Com um trabalho explosivo da novata Ondina Quadri no papel principal, sem nunca ter tido experiência como atriz ( ela era filha de um amigo do produtor), Ondina exala uma atmosfera misteriosa, assexuada, fundamental para a personagem. A direção sensível e impecável de Carlo Lavagna, além da fotografia, em tom etéreo, e trilha, fazem desse filme um excelente estudo de personagem, e que merecia uma adaptação teatral. Imperdível.

Maria Gladys- uma atriz brasileira


"Maria Gladys- uma atriz brasileira", de Norma Bengell (1979)
Um filme que une duas das maiores expressões artísticas femininas no Brasil, "Maria Gladys- uma atriz brasileira" foi lançado em 1979, e é mais do que uma justíssima homenagem à eterna Musa do cinema brasileiro. Aproveito para fazer uma homenagem também à Norma Bengell, que foi limada da memória do audiovisual por conta de uma polêmica em prestação de contas, mas um fato injusto, pois sua carreira é ímpar. Normal protagonizou várias obras-primas do cinema brasileiro, além de ter dirigido filmes onde colocasse sempre a mulher como protagonista. Ela é, definitivamente, uma mártir do movimento feminista no país.

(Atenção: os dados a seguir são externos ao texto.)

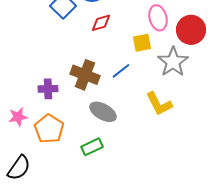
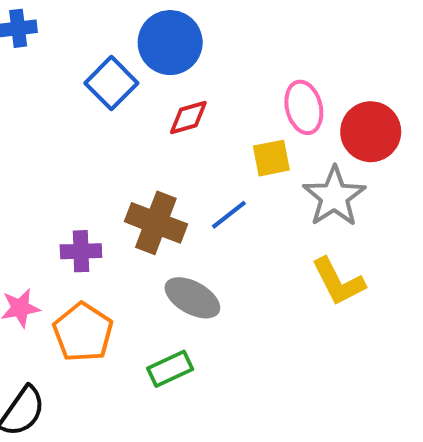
yellow L-shape: (159, 104) -> (338, 282), moved

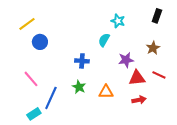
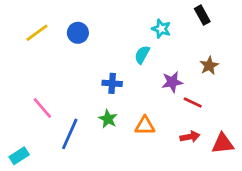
black rectangle: (157, 16) -> (202, 15), moved, turned -48
blue circle: (40, 42) -> (78, 33), moved
red line: (159, 75) -> (193, 103), moved
red triangle: (137, 78) -> (223, 143), moved
cyan rectangle: (34, 114) -> (19, 156), moved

O filme é sobre Maria Gladys, mas filmado de forma bastante intimista, autoral, com uma narrativa própria do cinema marginal, de onde Gladys se sobressaiu. Ao som de Índia", na voz de Gal Costa, Maria literalmente se desnuda para falar de sua carreira: nascida em 1939 no bairro de Cachambi, Rio de Janeiro. Aos 16 anos, iniciou carreira artística. Começou no teatro, depois dez amizades com cineastas e trabalhou com os maiores realizadores da época: Neville D'almeida, Domingos de Oliveira, Julio Bressane, Rogério Sganzerla, Antonio Carlos Fontoura, Ruy Guerra, Paulo Saraceni, Antonio Calmon...as entrevistas foram realizadas antes dela filmar "O gigante da América", de Bressane.
Em determinado momento, Gladys pergunta à Bengell: "Mas vou ficar falando de filmes que ninguém viu?". Essa é a maravilha do filme, trazendo o sentido a artistas que estão à margem do audiovisual de entretenimento. É essa eterna luta que envolve amor, paixão e muita garra. Maria Gladys Mello, ETERNA! Que se faça mais um novo documentário!